OCA Lower Dart Nov17I’ve found myself doing a lot of work with tandem boats on white water recently and have been struck by how underrated the art of paddling with a partner often is.

There is a real sense of shared endeavour when racing a crew boat which is equalled by the satisfaction of a clean descent of a white water run in a tandem canoe. Being able to put your end of a boat neatly into a tight eddy, synchronising your moves with those of another paddle to achieve a common goal is really quite wonderful.

The question often arises as to who’s ‘in charge’ in a tandem boat. However to me that’s a non-question. Yes, we often see pairs in boats – typically partners or parents with children – where one paddler is dominant, usually in the stern, and making most of the calls. But they’re not paddling as a tandem crew, more as a strong solo paddler carrying a passenger. This can work on flat water, but can easily lead to disaster on a grade 2/3 rapid.
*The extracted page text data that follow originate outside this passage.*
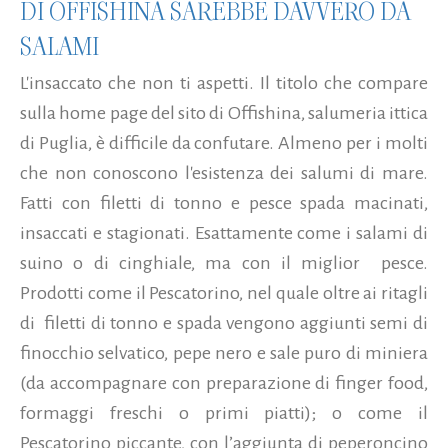
DI OFFISHINA SAREBBE DAVVERO DA
SALAMI
L'insaccato che non ti aspetti. Il titolo che compare
sulla home page del sito di Offishina, salumeria ittica
di Puglia, è difficile da confutare. Almeno per i molti
che non conoscono l'esistenza dei salumi di mare.
Fatti con filetti di tonno e pesce spada macinati,
insaccati e stagionati. Esattamente come i salami di
suino o di cinghiale, ma con il miglior pesce.
Prodotti come il Pescatorino, nel quale oltre ai ritagli
di filetti di tonno e spada vengono aggiunti semi di
finocchio selvatico, pepe nero e sale puro di miniera
(da accompagnare con preparazione di finger food,
formaggi freschi o primi piatti); o come il
Pescatorino piccante, con l’aggiunta di peperoncino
To me, paddling as part of a tandem crew on white water is about sharing responsibility, jointly agreeing strategy and tactics, each knowing what they need to do with their end of the boat and having the skills to do so. We often talk about the importance of the three ‘Cs’ in tandem work – Communication, Co-ordination and Co-operation. And watching a good tandem crew in action you see how effortless this appears to be. Think any of our top slalom C2 crews!

Don’t make the mistake of thinking paddling white water tandem is just like paddling solo but only doing half the work. The extra weight, and distribution of that weight, in the boat will often mean looking for different lines and adopting different tactics. A turn on the top of a wave may set you up nicely for a breakout when paddling solo. For a tandem crew, setting the boat into the same eddy may be a much neater solution.

Next time you’re on the water and see a pair of paddlers in a canoe, ask yourself whether one is the paddler and the other a passenger or whether they are working in harmony as a crew. If it’s the second, watch and learn! And maybe next time you have a canoe out on whitewater you might invite a paddler of similar ability to join you in your boat and add a new dimension to your paddling? You may surprise yourself how good it can feel. But as they say, it takes two to Tango.